La définition de la stabilité des prix doit également inclure un engagement explicite envers un horizon politique, moyen sur, disons, 2 ans, ou le cycle économique. Mais les banques centrales sont naturellement très réticentes à le faire, étant donné l’environnement de taux d’intérêt bas et en baisse des dix à quinze dernières années. À tout le moins, cela signifie que notre compréhension de la façon dont la politique monétaire se transmet à l’économie est imparfaite.
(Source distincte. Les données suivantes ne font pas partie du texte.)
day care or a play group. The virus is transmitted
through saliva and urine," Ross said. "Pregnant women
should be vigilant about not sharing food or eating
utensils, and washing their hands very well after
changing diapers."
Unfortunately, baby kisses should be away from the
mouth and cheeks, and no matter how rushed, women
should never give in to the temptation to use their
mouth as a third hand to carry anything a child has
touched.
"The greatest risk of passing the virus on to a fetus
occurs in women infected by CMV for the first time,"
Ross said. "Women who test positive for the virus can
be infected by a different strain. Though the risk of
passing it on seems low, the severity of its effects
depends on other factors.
La deuxième option est d’avoir des bandes de tolérance autour de la cible numérique. La banque centrale viserait 2% mais tolérerait l’inflation dans une certaine fourchette autour de celle-ci. Tant que l’inflation se situe dans la bande de tolérance, elle est également de 2 % en moyenne. Mais maintenant, l’horizon temporel n’a pas besoin d’être explicitement identifié.

En effet, la majorité des banques centrales qui pratiquent le ciblage de l’inflation ont ces bandes de tolérance comme partie intégrante de leur politique et comme stratégie de communication. Les marchés eux-mêmes auront des opinions sur les inversions de politique à mesure que l’inflation approchera des deux bords des bandes. La largeur exacte de cette bande est discutable, mais étant donné que nous opérons dans un environnement très incertain, la banque centrale devrait pécher par excès de bandes plus larges, disons entre 0,5% et 3,5%.

Mais peut-être que la caractéristique la plus importante d’une bande de tolérance est qu’elle fournit un cadre très clair pour évaluer la performance de la banque centrale. Une stratégie transparente sur ce qui réussit et ce qui ne l’est pas profite à la banque centrale, à ses objectifs et finalement à la société.